I’ll keep you updated on Matt’s progress as we work through this exposure activity.  I think this is a great opportunity to help Matt learn both about his body, and that he can cope with fluctuations of pain.  I’ll be listening carefully to what he thinks is going on, so I can set up ‘experiments’ that we can do together (at least initially) to test out whether his hypothesis is correct.  Matt seems satisfied that I’ll be ‘doing the worrying’ for him, and that he’ll be doing the activities in our environment.  My plan is that once we’ve managed it in the clinic, he will feel confident enough to practice the same activity at home.

For some more details on the graded exposure process and the theory behind it, here are several papers:

Wicksell, Rikard K; Ahlqvist, Josefin; Bring, Annika; Melin, Lennart; Olsson, Gunnar L. Can exposure and acceptance strategies improve functioning and life satisfaction in people with chronic pain and whiplash-associated disorders (WAD)? A randomized controlled trial. Cognitive Behaviour Therapy. Vol.37(3), Sep 2008, pp. 1-14.

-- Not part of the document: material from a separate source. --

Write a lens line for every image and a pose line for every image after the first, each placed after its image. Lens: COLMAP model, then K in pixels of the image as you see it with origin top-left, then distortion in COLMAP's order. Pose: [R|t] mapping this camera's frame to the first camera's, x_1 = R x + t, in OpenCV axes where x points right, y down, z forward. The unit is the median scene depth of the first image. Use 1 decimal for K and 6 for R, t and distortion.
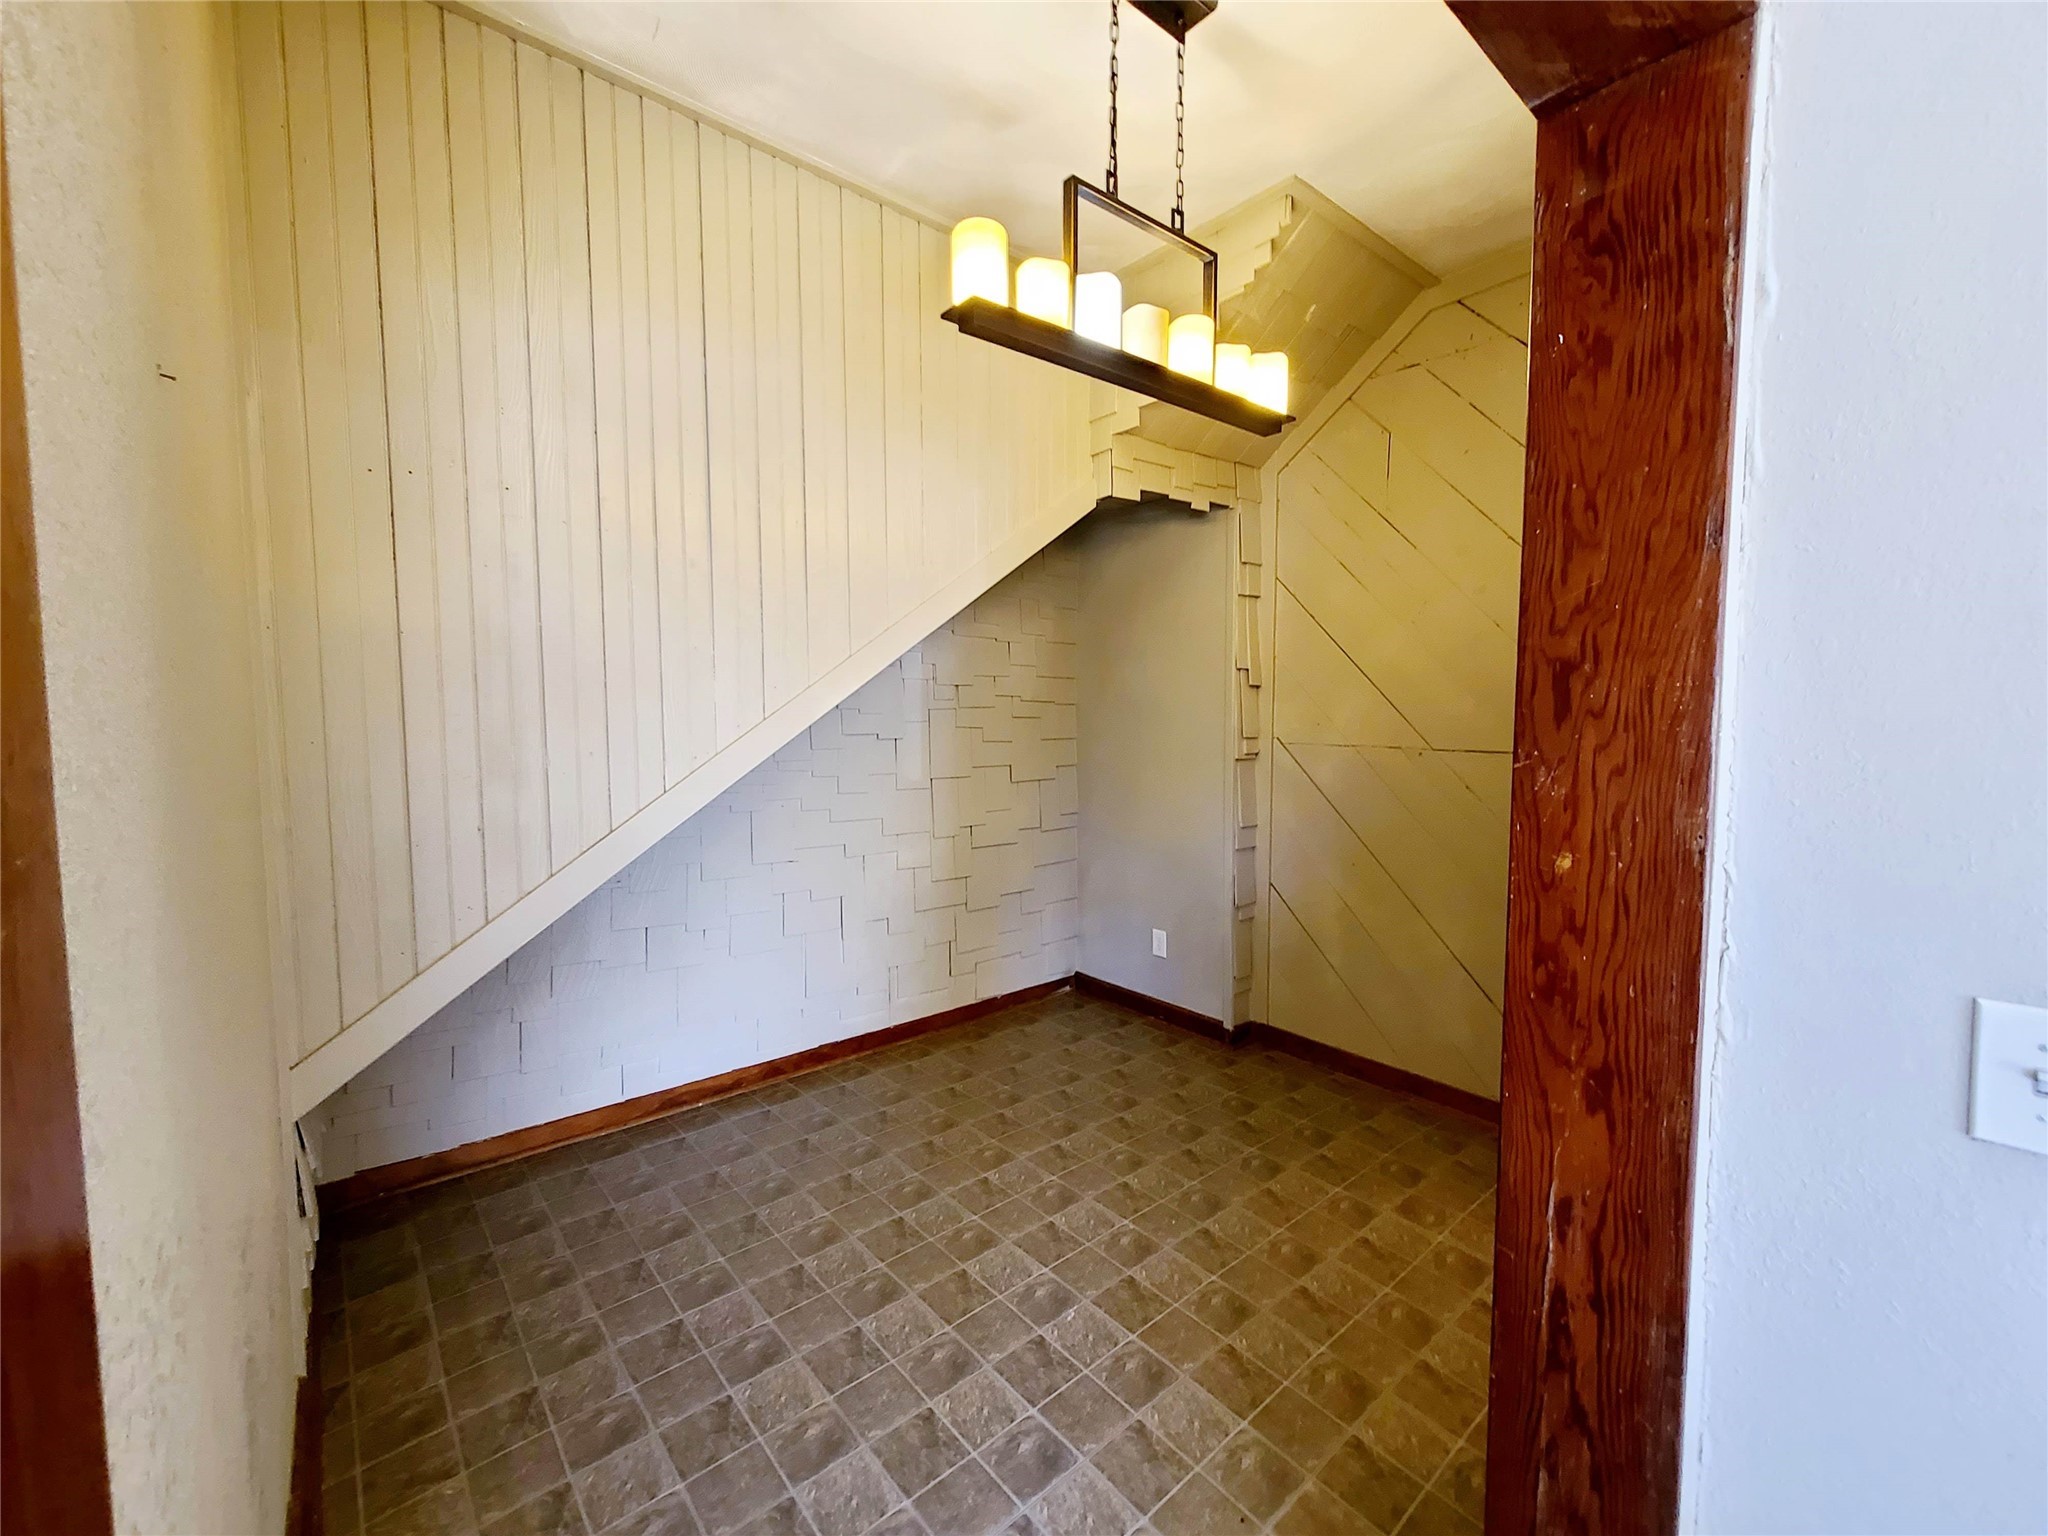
lens RADIAL K [[836.7, 0, 1035.5], [0, 836.7, 766.9], [0, 0, 1]] dist [-0.001832, -0.000380]
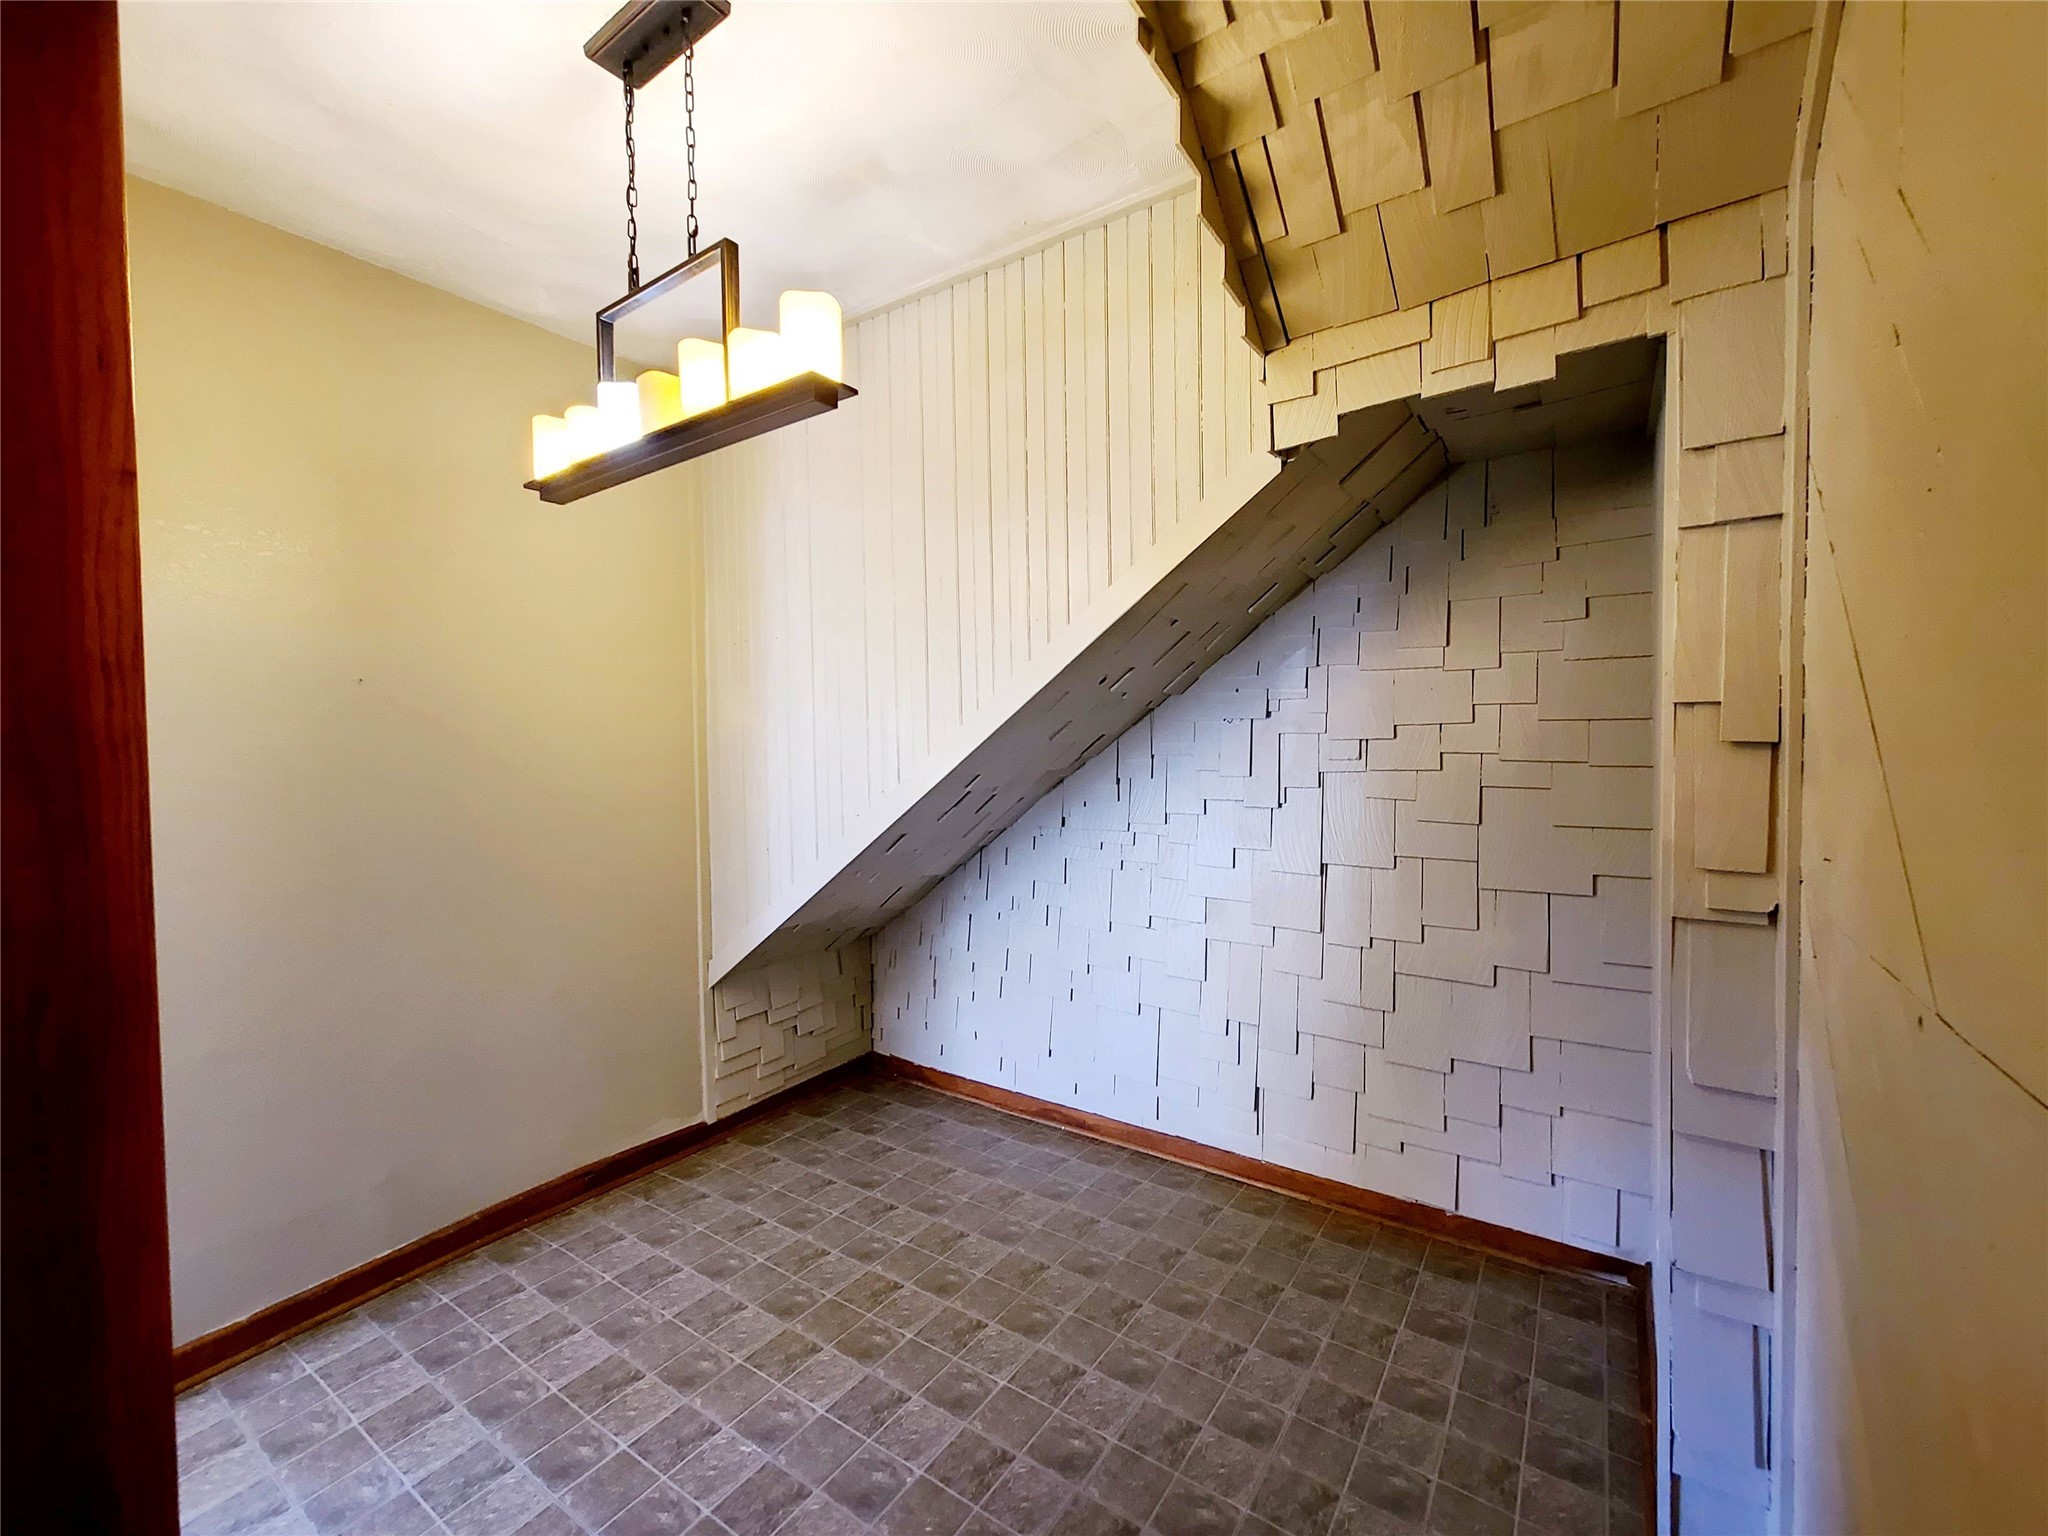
lens RADIAL K [[836.7, 0, 1035.5], [0, 836.7, 766.9], [0, 0, 1]] dist [-0.001832, -0.000380]
pose [[0.264550, 0.028893, -0.963939, 0.805128], [-0.051955, 0.998526, 0.015671, -0.108083], [0.962972, 0.045935, 0.265661, 0.824414]]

Linton, Steven J; Boersma, Katja; Jansson, Markus; Overmeer, Thomas; Lindblom, Karin; Vlaeyen, Johan W. S. A randomized controlled trial of exposure in vivo for patients with spinal pain reporting fear of work-related activities. European Journal of Pain. Vol.12(6), Aug 2008, pp. 722-730.
Vlaeyen, Johan W. S; de Jong, Jeroen; Sieben, Judith; Crombez, Geert. Graded exposure in vivo for pain-related fear. Turk, Dennis C [Ed]; Gatchel, Robert J [Ed]. (2002). Psychological approaches to pain management: A practitioner’s handbook (2nd ed.). (pp. 210-233). xviii, 590 pp. New York, NY, US: Guilford Press; US.